Be more assertive . . . you're right!

Factor 5y^5\,-\,5y^4\,-\,20y^3\,+\,20y^2

I come up with 5y^2(y-1)(y+2)(y-2)

The book gives an answer of (y-1)(y+1)(y-2)
First of all, there is no way to disregard the 5y^2

The book has typos . . . obviously!

We have: .5y^2[y^3\,-\,y^2\,-\,4y\,+\,4]

. . . = \;5y^2[y^2(y - 1) - 4(y - 1)]

. . . = \;5y^2(y - 1)[y^2 - 4]

. . . = \;5y^2(y - 1)(y + 2)(y - 2) . . . your answer!

Denis
11-01-2005, 10:45 PM
Guess what...you're correct, and the book is wrong!
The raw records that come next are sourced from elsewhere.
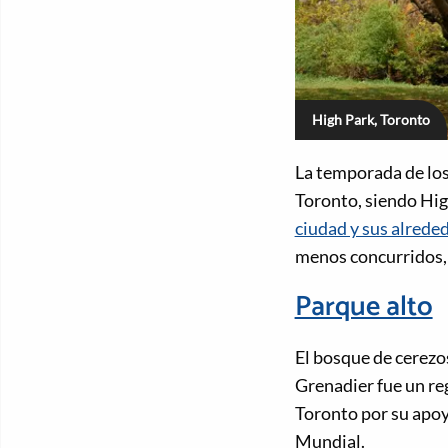
High Park, Toronto
La temporada de los
Toronto, siendo Hig
ciudad y sus alrede
menos concurridos,
Parque alto
El bosque de cerezos
Grenadier fue un re
Toronto por su apoy
Mundial.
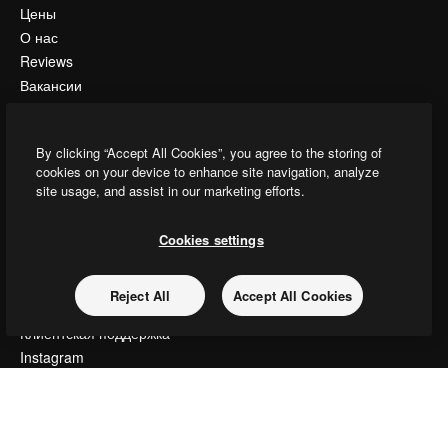
Цены
О нас
Reviews
Вакансии
Поиск тенденций
Блог
By clicking “Accept All Cookies”, you agree to the storing of
События
cookies on your device to enhance site navigation, analyze
Slidesgo
site usage, and assist in our marketing efforts.
Продайте свой контент
Помещение для прессы
Cookies settings
Ищете magnific.ai
Reject All
Accept All Cookies
Связаться с нами
Клиентская поддержка
Instagram
YouTube
LinkedIn
TikTok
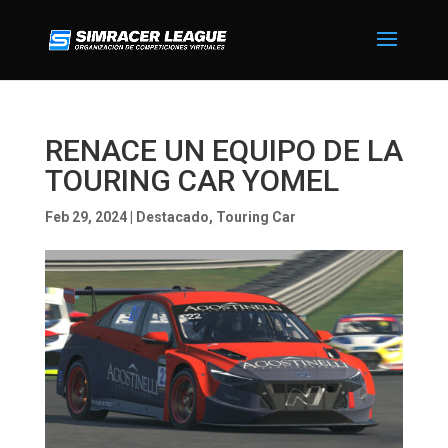
RENACE UN EQUIPO DE LA
TOURING CAR YOMEL
Feb 29, 2024
|
Destacado
,
Touring Car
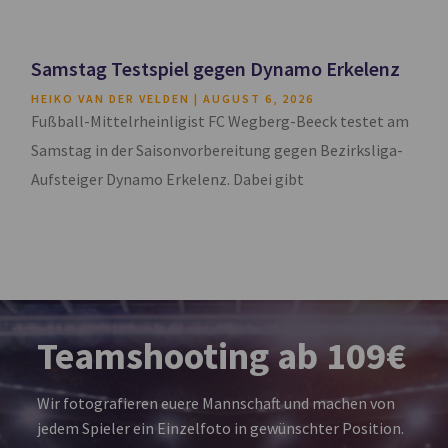
Samstag Testspiel gegen Dynamo Erkelenz
HEIKO VAN DER VELDEN
AUGUST 6, 2026
Fußball-Mittelrheinligist FC Wegberg-Beeck testet am
Samstag in der Saisonvorbereitung gegen Bezirksliga-
Aufsteiger Dynamo Erkelenz. Dabei gibt
Teamshooting ab 109€
Wir fotografieren euere Mannschaft und machen von
jedem Spieler ein Einzelfoto in gewünschter Position.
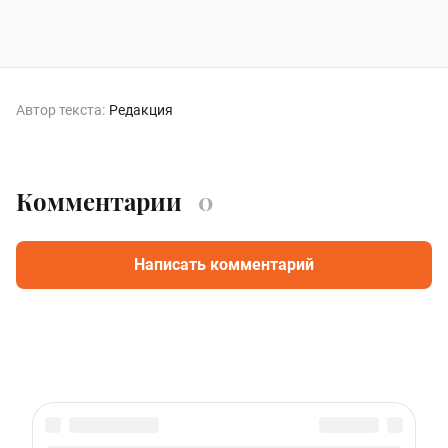
Автор текста:
Редакция
Комментарии
0
Написать комментарий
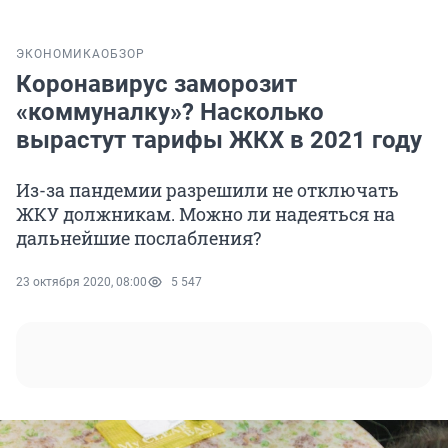
ЭКОНОМИКА
ОБЗОР
Коронавирус заморозит
«коммуналку»? Насколько
вырастут тарифы ЖКХ в 2021 году
Из-за пандемии разрешили не отключать
ЖКУ должникам. Можно ли надеяться на
дальнейшие послабления?
23 октября 2020, 08:00
5 547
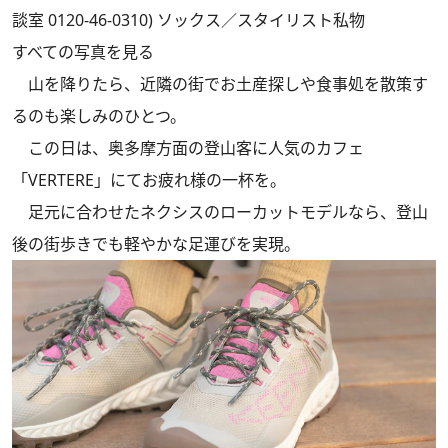
談室 0120-46-0310) ソックス／スタイリスト私物
すべての写真を見る
山を降りたら、近隣の街でお土産探しや食事処を散策す
るのも楽しみのひとつ。
この日は、奥多摩方面の登山客に人気のカフェ
「VERTERE」にてお疲れ様の一杯を。
足元に合わせたネクシスのローカットモデルなら、登山
後の街歩きでも軽やかな足運びを実現。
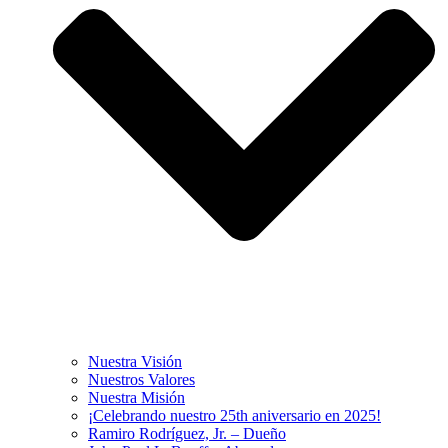
Nuestra Visión
Nuestros Valores
Nuestra Misión
¡Celebrando nuestro 25th aniversario en 2025!
Ramiro Rodríguez, Jr. – Dueño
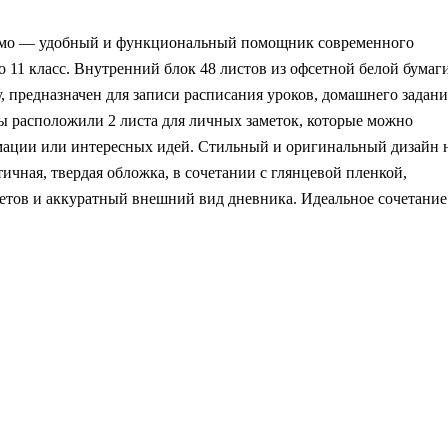
смо — удобный и функциональный помощник современного
 11 класс. Внутренний блок 48 листов из офсетной белой бумаг
ку, предназначен для записи расписания уроков, домашнего задани
ы расположили 2 листа для личных заметок, которые можно
рмации или интересных идей. Стильный и оригинальный дизайн 
чная, твердая обложка, в сочетании с глянцевой пленкой,
ветов и аккуратный внешний вид дневника. Идеальное сочетание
You can check if you're correct by giving y any value,
and substituting this value in original equation, then in your solution:
they must equal each other.

Try y = 3:
original: 5y^5-5y^4-20y^3+20y^2 = 5(3^5)-5(3^4)-20(3^3)+20(3^2) = 450
your solution: 5y^2(y-1)(y+2)(y-2) = 5(3^2)(3-1)(3+2)(3-2) = 450

stew
11-02-2005, 09:02 AM
Thanks for the help guys. I had a sneaking suspicion that it was wrong, but how often does that happen? I knew you guys would be able to help. Usually when the book has an answer that I think is impossible, after I look at it for a while it turns out to be right. Thanks for the info!